#### Exercise objective:
The records that follow must be transcribed exactly, each one in full.
*** Data excerpts Section Begins ***
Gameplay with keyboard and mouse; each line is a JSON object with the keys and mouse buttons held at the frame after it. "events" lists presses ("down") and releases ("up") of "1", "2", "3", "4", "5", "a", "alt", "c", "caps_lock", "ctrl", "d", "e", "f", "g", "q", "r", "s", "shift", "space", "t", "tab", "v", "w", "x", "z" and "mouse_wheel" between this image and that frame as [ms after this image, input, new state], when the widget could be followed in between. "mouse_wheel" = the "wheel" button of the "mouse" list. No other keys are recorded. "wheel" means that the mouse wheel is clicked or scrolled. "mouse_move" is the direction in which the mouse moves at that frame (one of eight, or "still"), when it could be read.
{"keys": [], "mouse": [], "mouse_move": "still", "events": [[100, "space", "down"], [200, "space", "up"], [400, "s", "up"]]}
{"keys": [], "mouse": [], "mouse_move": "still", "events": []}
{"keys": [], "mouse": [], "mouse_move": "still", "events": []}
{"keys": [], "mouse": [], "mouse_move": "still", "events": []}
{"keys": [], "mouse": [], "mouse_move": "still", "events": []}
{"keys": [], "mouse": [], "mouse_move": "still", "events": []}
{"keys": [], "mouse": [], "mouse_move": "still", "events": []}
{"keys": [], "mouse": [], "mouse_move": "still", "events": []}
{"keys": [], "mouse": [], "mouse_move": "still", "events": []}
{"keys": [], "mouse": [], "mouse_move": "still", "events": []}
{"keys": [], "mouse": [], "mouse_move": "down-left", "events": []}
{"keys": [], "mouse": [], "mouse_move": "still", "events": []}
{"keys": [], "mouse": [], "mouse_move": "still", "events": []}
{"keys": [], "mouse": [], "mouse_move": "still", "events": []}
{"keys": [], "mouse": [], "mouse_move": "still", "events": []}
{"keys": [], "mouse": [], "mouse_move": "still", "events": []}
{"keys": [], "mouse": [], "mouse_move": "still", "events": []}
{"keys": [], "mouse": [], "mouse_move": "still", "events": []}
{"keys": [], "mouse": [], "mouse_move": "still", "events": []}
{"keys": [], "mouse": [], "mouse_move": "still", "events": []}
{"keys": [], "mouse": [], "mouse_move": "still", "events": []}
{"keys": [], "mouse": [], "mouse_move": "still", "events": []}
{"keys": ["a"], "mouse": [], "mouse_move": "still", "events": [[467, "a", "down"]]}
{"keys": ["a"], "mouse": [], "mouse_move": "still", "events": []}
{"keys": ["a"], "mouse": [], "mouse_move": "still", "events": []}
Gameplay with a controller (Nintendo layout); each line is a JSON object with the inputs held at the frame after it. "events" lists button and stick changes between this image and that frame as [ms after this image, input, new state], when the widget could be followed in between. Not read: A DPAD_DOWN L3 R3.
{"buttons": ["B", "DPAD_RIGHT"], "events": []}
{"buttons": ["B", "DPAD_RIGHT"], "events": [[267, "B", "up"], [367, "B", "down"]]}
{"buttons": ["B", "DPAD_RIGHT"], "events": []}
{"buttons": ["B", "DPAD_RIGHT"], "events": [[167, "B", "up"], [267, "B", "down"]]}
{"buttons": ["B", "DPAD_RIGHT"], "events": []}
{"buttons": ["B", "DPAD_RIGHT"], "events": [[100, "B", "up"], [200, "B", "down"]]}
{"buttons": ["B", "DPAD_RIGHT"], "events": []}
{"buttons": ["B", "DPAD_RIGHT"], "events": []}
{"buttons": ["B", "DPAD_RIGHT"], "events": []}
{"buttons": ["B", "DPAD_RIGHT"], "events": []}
*** Data excerpts Section Ends ***
#### Solution to this exercise:
Gameplay with keyboard and mouse; each line is a JSON object with the keys and mouse buttons held at the frame after it. "events" lists presses ("down") and releases ("up") of "1", "2", "3", "4", "5", "a", "alt", "c", "caps_lock", "ctrl", "d", "e", "f", "g", "q", "r", "s", "shift", "space", "t", "tab", "v", "w", "x", "z" and "mouse_wheel" between this image and that frame as [ms after this image, input, new state], when the widget could be followed in between. "mouse_wheel" = the "wheel" button of the "mouse" list. No other keys are recorded. "wheel" means that the mouse wheel is clicked or scrolled. "mouse_move" is the direction in which the mouse moves at that frame (one of eight, or "still"), when it could be read.
{"keys": [], "mouse": [], "mouse_move": "still", "events": [[100, "space", "down"], [200, "space", "up"], [400, "s", "up"]]}
{"keys": [], "mouse": [], "mouse_move": "still", "events": []}
{"keys": [], "mouse": [], "mouse_move": "still", "events": []}
{"keys": [], "mouse": [], "mouse_move": "still", "events": []}
{"keys": [], "mouse": [], "mouse_move": "still", "events": []}
{"keys": [], "mouse": [], "mouse_move": "still", "events": []}
{"keys": [], "mouse": [], "mouse_move": "still", "events": []}
{"keys": [], "mouse": [], "mouse_move": "still", "events": []}
{"keys": [], "mouse": [], "mouse_move": "still", "events": []}
{"keys": [], "mouse": [], "mouse_move": "still", "events": []}
{"keys": [], "mouse": [], "mouse_move": "down-left", "events": []}
{"keys": [], "mouse": [], "mouse_move": "still", "events": []}
{"keys": [], "mouse": [], "mouse_move": "still", "events": []}
{"keys": [], "mouse": [], "mouse_move": "still", "events": []}
{"keys": [], "mouse": [], "mouse_move": "still", "events": []}
{"keys": [], "mouse": [], "mouse_move": "still", "events": []}
{"keys": [], "mouse": [], "mouse_move": "still", "events": []}
{"keys": [], "mouse": [], "mouse_move": "still", "events": []}
{"keys": [], "mouse": [], "mouse_move": "still", "events": []}
{"keys": [], "mouse": [], "mouse_move": "still", "events": []}
{"keys": [], "mouse": [], "mouse_move": "still", "events": []}
{"keys": [], "mouse": [], "mouse_move": "still", "events": []}
{"keys": ["a"], "mouse": [], "mouse_move": "still", "events": [[467, "a", "down"]]}
{"keys": ["a"], "mouse": [], "mouse_move": "still", "events": []}
{"keys": ["a"], "mouse": [], "mouse_move": "still", "events": []}
Gameplay with a controller (Nintendo layout); each line is a JSON object with the inputs held at the frame after it. "events" lists button and stick changes between this image and that frame as [ms after this image, input, new state], when the widget could be followed in between. Not read: A DPAD_DOWN L3 R3.
{"buttons": ["B", "DPAD_RIGHT"], "events": []}
{"buttons": ["B", "DPAD_RIGHT"], "events": [[267, "B", "up"], [367, "B", "down"]]}
{"buttons": ["B", "DPAD_RIGHT"], "events": []}
{"buttons": ["B", "DPAD_RIGHT"], "events": [[167, "B", "up"], [267, "B", "down"]]}
{"buttons": ["B", "DPAD_RIGHT"], "events": []}
{"buttons": ["B", "DPAD_RIGHT"], "events": [[100, "B", "up"], [200, "B", "down"]]}
{"buttons": ["B", "DPAD_RIGHT"], "events": []}
{"buttons": ["B", "DPAD_RIGHT"], "events": []}
{"buttons": ["B", "DPAD_RIGHT"], "events": []}
{"buttons": ["B", "DPAD_RIGHT"], "events": []}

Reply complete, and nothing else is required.